Source: Wikimedia Commons

The Anning children supplemented their family’s meager income by finding and selling interesting fossils to curious collectors. In fact, the tongue-twister, “She Sells Seashells by the Seashore,” was written about Mary Anning.

The First Paleontologist?

Although she lacked a formal education, Mary Anning was a keen observer who learned how to identify the fossils she found. Her discoveries were made before the word “dinosaur” was even coined. In many ways, she was the world’s first paleontologist.

Source: Wikimedia Commons

Sadly, Mary Anning lived at a time when the scientific community downplayed the contributions of women. Her discoveries of ichthyosaur fossils were credited to others – well-to-do men – and her name was relegated to a footnote in science books until well after her death.

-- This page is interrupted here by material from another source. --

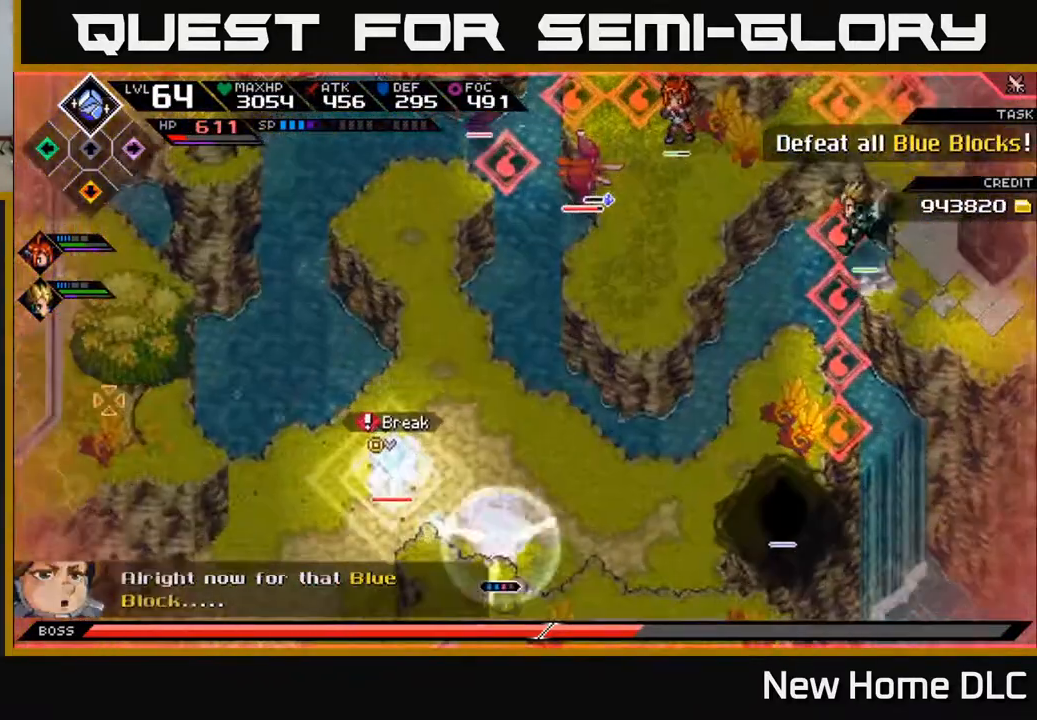
{"buttons": ["R2"], "left_stick": "center", "right_stick": "left", "events": [[33, "left_stick", "center"]]}
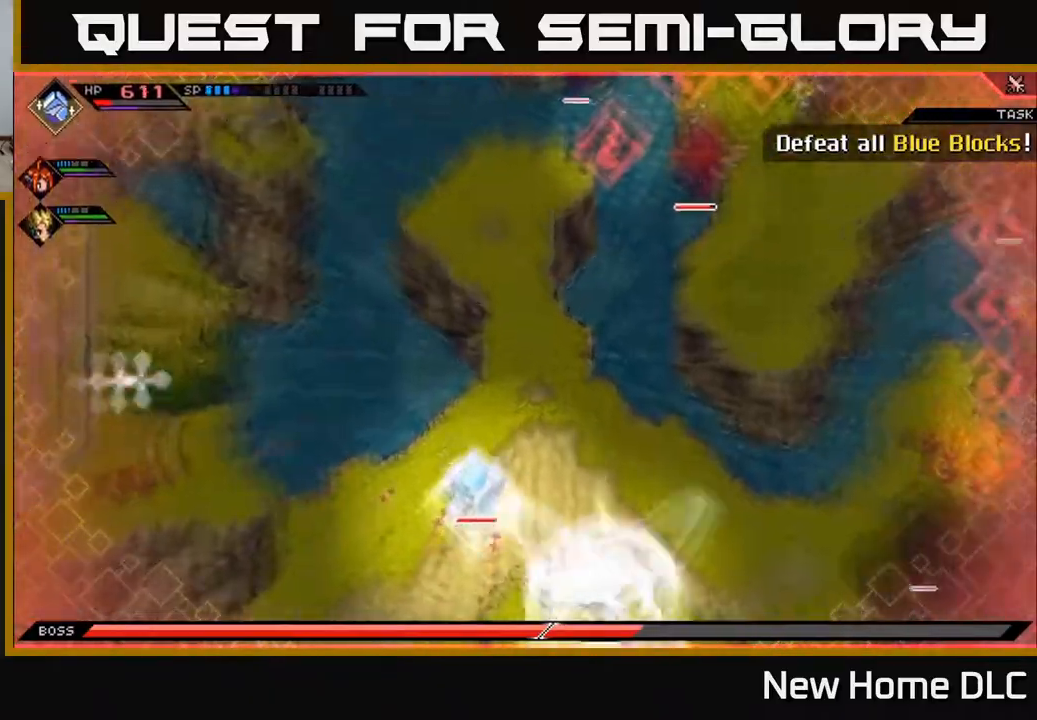
{"buttons": ["L1"], "left_stick": "left", "right_stick": "up-left", "events": [[33, "R2", "up"], [50, "right_stick", "up-left"], [367, "left_stick", "left"], [417, "L1", "down"]]}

Channeling Her Inner Paleontologist

Dr. Lomax called Ruby Reynolds “a Mary Anning in the making.” He noted that “not only did she find this important fossil but also helped to name a type of gigantic prehistoric reptile. There are probably not many 15-year-olds who can say that!”  

Source: Sergey Krasovskiy

“But, whether or not Ruby goes down the path of paleontology or science, the important thing is that she and Justin and Paul have contributed immensely to paleontology and our understanding of the ancient world,” he added.

Paleontology Is an Accessible Science

According to Ruby Reynolds, “It was so cool to discover part of this gigantic ichthyosaur. I am very proud to have played a part in a scientific discovery like this.”

Source: Facebook/Dr Dean Lomax – Palaeontologist

For Lomax, the fact that a young girl made this important discovery is proof that paleontology is an accessible science. He enjoys working with amateur fossil hunters. He believes anyone can make a significant contribution to paleontology.